By Paul Homewood
High energy prices here to stay:
Europeans will pay an extra 350 billion euros ($395 billion) in energy bills next year as global demand for fuel and energy threatens to drive prices up, according to Greece’s energy minister.
Kostas Skrekas said a new mechanism to help protect the most vulnerable citizens and medium-sized businesses from price increases should be created at the European Union level. It comes as officials from Hungary and Spain expressed concern about recent volatility in the carbon emissions market at a meeting of environment ministers in Brussels.
“Faced with this extraordinary situation, we couldn’t help but deal with it,” Skrekas said. Greece has estimates At the beginning of this year, Europeans will face an additional €100 billion increase in this winter alone.
Europe’s energy crisis is straining national budgets and has become one of the EU’s biggest political challenges, fueling inflation as well as governments facing the spread of climate change. omicron virus. Member states have made a number of proposals, from redesigning the way electricity markets work to limiting the bloc’s carbon trading market.

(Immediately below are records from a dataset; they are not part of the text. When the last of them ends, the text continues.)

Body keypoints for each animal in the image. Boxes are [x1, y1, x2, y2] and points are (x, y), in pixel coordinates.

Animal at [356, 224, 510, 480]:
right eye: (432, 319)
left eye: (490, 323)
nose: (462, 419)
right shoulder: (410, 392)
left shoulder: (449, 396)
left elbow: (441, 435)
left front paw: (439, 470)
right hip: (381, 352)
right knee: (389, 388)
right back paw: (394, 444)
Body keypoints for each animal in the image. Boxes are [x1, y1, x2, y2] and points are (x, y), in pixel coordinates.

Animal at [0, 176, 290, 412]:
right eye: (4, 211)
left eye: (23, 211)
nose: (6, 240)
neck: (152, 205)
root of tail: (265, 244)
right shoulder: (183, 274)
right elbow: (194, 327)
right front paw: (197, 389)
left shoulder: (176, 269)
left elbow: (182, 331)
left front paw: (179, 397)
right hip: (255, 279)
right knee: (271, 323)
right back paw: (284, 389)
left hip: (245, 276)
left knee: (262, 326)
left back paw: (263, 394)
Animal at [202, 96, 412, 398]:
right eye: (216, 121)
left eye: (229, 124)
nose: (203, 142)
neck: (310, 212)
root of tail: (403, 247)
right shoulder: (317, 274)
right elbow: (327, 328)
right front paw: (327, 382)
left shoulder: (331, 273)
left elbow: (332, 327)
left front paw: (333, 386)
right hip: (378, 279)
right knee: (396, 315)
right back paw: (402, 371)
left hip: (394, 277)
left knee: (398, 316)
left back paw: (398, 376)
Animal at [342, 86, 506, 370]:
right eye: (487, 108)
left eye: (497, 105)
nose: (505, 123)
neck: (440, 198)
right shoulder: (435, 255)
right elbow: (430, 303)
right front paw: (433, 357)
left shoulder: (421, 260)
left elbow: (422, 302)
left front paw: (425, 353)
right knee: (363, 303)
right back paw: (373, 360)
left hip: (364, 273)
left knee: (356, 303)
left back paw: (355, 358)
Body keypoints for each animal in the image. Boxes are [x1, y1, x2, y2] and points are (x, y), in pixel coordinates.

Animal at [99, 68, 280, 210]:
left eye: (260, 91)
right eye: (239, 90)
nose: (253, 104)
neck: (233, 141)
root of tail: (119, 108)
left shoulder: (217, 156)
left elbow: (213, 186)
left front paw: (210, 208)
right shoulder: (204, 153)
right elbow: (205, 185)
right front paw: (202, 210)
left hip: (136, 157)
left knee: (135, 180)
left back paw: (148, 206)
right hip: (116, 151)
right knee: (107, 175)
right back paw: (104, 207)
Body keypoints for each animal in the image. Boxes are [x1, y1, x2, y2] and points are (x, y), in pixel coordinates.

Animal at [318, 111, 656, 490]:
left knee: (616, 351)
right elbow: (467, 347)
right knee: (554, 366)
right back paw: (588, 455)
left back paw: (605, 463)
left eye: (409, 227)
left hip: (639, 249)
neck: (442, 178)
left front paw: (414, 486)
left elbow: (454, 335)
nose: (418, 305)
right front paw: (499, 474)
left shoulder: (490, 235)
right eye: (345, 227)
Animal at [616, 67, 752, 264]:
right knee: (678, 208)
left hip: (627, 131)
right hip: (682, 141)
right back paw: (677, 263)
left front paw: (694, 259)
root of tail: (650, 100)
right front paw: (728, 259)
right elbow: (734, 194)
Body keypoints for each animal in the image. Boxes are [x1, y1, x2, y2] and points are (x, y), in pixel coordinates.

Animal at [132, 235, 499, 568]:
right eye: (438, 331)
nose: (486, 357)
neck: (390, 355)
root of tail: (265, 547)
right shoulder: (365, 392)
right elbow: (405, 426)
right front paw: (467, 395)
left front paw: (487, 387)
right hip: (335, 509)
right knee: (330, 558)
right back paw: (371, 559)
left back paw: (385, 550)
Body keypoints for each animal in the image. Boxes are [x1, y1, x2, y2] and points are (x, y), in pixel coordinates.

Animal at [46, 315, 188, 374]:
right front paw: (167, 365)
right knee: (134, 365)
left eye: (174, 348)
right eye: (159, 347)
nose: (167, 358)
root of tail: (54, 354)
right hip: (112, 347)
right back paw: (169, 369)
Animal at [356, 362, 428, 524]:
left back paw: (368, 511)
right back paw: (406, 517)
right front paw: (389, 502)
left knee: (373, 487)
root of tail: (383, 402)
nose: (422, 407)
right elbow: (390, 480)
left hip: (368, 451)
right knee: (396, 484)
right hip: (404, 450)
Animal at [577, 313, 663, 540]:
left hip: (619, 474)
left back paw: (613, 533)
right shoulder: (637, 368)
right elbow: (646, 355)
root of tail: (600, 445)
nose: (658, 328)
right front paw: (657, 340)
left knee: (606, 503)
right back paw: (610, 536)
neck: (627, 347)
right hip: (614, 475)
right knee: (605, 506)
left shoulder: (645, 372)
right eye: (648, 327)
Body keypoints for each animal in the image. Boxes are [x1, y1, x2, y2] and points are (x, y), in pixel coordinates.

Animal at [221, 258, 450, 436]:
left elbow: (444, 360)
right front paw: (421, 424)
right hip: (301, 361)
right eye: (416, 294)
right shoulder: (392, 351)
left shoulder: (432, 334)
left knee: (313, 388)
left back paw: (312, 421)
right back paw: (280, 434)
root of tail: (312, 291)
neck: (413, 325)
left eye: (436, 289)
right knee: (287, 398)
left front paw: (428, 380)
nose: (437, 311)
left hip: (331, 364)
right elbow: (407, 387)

Across the continent, prices per megawatt hour (MWh) have now exceeded €300 (£256) in most countries. With the exception of Poland and Scandinavia, all countries in Europe have broken the €300 MWh barrier with France and Switzerland almost at €400 (£341.60). Head of Analytics at research firm Enappsys Andre Bosschaart said he has “never seen this kind of volatility and high prices” and added that tomorrow’s price predictions suggest France and Germany will surpass MWh 400€ (£341.60). Nathan Piper, head of Oil and Gas Research at Investec, described the prices as “extraordinarily high,” adding that gas prices are now 10 times higher than in the US in Europe.
$395 billion is a staggering amount, perhaps on top of this year’s bull run. It equates to $890 per capita.
It’s clear that prices won’t drop anytime soon, if at all. Indeed, this is exactly the scenario the EU has been planning – pushing energy prices up to a level where renewables are competitive.
The only way to bring prices back down is to increase production of oil, gas, and coal. Under normal circumstances, a rising market price would encourage this. However, EU policy is holding back this.